At time t=0 a projectile passes through the point (0,0,192) with a velocity v=10i-2j+16k. Because of spin and gravity, the projectile experiences an acceleration given by a=2i-32k.
a. Find the velocity v(t) and position vector R(t) at time t>0.
b. At what time t does the projectile hit the ground?
c. Find the location of the projectile when it hits the ground
To find the velocity vector v(t) and position vector R(t) at time t > 0, we can use the equations of motion that relate velocity, acceleration, and time.
a. Velocity v(t):
The equation for velocity is given by:
v(t) = v(0) + ∫a(t) dt
where v(0) is the initial velocity at time t=0.
Given:
v(0) = 10i - 2j + 16k
a(t) = 2i - 32k
Integrating the acceleration over time, we get:
∫a(t) dt = ∫(2i - 32k) dt = 2t i + (-32t) k
Therefore, the velocity vector v(t) at time t>0 becomes:
v(t) = v(0) + 2t i - 32t k
Position vector R(t):
The equation for position is given by:
R(t) = R(0) + ∫v(t) dt
where R(0) is the initial position at time t=0.
Given:
R(0) = 0i + 0j + 192k (initial position)
Integrating the velocity over time, we get:
∫v(t) dt = ∫(10i - 2j + 16k + 2t i - 32t k) dt
= (10t + t^2)i + (-2t)j + (16t - 16t^2 + 192)k
Therefore, the position vector R(t) at time t>0 becomes:
R(t) = R(0) + (10t + t^2)i - 2tj + (16t - 16t^2 + 192)k
b. To find the time t when the projectile hits the ground, we need to determine when the y-component of the position vector R(t) becomes zero. Since the ground is located at y=0, we set -2t = 0 and solve for t.
-2t = 0
t = 0
Therefore, the projectile hits the ground at t = 0.

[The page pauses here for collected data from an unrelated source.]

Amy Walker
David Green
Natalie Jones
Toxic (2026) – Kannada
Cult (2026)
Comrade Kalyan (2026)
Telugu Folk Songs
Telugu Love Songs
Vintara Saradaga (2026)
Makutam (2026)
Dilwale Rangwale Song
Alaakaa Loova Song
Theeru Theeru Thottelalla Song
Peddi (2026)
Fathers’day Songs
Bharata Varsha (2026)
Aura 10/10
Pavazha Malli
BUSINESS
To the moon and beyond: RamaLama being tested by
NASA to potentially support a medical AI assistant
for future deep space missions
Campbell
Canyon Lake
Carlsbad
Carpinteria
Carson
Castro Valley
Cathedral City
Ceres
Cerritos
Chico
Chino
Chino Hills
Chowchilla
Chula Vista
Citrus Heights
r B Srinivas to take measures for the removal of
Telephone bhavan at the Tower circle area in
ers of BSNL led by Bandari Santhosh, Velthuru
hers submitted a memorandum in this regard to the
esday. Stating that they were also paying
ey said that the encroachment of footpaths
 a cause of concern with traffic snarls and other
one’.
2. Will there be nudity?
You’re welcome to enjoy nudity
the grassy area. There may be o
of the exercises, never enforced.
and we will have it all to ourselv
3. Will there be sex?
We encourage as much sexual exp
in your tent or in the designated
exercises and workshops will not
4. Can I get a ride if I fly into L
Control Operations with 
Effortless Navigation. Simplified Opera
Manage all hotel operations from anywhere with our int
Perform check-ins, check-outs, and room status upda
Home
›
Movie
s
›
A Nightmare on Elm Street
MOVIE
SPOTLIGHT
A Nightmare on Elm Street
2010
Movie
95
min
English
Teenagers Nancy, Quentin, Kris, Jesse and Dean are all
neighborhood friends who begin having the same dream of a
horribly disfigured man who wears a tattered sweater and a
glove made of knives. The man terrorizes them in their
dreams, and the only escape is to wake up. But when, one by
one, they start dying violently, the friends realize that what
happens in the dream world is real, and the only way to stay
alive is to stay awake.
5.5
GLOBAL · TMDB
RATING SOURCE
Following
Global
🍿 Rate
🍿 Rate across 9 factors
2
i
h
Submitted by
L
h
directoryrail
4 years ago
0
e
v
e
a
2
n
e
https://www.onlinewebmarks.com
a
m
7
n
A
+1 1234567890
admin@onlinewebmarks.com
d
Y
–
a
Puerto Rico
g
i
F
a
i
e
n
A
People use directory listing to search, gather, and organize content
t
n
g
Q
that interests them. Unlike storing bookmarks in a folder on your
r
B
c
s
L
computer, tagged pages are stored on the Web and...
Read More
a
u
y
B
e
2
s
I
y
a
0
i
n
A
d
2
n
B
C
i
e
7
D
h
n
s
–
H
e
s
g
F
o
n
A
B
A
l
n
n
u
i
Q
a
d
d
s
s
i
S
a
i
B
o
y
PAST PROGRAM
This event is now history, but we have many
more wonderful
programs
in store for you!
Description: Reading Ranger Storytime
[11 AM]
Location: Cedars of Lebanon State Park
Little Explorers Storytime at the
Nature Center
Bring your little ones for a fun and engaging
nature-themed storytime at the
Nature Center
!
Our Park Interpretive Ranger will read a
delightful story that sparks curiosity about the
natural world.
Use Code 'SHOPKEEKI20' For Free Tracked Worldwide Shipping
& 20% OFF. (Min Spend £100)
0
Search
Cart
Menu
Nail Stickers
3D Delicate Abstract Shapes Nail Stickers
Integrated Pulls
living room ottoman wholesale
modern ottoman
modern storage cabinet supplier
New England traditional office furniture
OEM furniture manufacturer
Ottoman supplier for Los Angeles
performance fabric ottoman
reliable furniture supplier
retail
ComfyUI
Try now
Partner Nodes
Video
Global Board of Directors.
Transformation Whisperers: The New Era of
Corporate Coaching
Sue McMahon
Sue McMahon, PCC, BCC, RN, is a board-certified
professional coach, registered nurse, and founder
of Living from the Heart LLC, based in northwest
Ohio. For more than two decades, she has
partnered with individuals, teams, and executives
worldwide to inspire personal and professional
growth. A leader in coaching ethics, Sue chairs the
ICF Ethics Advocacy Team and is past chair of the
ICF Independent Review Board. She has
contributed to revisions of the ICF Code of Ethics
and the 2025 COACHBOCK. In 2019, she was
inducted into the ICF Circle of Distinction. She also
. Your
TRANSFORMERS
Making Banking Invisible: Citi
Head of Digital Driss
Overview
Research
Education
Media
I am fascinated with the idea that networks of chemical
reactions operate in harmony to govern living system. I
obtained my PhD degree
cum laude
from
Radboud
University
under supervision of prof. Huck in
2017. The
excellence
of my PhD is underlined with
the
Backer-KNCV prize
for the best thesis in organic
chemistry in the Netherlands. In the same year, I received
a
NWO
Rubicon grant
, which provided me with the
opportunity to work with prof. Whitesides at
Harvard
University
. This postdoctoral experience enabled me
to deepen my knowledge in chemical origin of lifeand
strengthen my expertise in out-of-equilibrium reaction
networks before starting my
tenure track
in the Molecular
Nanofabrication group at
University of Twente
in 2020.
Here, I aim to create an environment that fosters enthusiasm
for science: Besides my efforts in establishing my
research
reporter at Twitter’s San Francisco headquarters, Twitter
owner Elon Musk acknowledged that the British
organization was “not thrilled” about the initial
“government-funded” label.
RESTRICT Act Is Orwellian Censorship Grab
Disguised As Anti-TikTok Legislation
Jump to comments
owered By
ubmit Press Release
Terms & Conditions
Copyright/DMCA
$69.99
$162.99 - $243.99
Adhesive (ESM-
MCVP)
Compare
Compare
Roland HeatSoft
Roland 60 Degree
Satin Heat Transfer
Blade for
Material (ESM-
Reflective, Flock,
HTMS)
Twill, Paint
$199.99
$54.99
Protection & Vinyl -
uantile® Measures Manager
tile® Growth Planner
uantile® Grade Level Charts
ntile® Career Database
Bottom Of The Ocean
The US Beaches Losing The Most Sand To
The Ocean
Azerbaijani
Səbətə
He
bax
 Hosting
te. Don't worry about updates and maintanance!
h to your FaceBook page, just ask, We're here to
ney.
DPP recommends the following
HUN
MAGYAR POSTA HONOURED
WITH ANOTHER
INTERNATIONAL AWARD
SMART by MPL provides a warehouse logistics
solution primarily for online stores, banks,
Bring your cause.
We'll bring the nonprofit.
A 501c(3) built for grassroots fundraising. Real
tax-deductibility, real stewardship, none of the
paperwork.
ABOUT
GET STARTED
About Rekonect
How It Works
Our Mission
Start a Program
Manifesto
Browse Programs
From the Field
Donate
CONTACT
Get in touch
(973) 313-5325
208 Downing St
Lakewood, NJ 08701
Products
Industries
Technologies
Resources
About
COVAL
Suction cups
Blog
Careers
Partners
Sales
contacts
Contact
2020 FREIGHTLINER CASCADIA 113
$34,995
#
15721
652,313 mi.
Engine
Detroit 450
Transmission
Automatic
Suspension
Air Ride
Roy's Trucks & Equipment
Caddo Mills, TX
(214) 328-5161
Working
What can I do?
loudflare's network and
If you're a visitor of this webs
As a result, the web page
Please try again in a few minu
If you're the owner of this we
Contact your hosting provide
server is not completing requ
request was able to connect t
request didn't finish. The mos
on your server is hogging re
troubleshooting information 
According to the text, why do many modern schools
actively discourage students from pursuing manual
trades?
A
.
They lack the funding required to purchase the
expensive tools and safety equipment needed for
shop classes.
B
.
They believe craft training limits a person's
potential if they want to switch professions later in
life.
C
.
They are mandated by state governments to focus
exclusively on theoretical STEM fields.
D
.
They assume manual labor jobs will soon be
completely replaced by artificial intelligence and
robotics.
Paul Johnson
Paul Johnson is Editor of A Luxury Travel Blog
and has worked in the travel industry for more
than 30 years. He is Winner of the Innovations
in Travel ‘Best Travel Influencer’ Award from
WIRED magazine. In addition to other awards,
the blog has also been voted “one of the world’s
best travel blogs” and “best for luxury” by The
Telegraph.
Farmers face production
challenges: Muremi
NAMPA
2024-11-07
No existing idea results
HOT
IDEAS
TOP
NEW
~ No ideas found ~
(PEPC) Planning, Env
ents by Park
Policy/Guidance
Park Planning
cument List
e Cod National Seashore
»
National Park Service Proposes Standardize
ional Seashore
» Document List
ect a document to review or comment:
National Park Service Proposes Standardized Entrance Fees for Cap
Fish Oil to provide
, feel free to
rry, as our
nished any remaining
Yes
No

c. To find the location of the projectile when it hits the ground, we substitute t = 0 into the position vector R(t).
R(t) = R(0) + (10t + t^2)i - 2tj + (16t - 16t^2 + 192)k
R(0) = 0i + 0j + 192k
Substituting t = 0:
R(t) = 0i + 0j + 192k
Hence, the location of the projectile when it hits the ground is (0, 0, 192).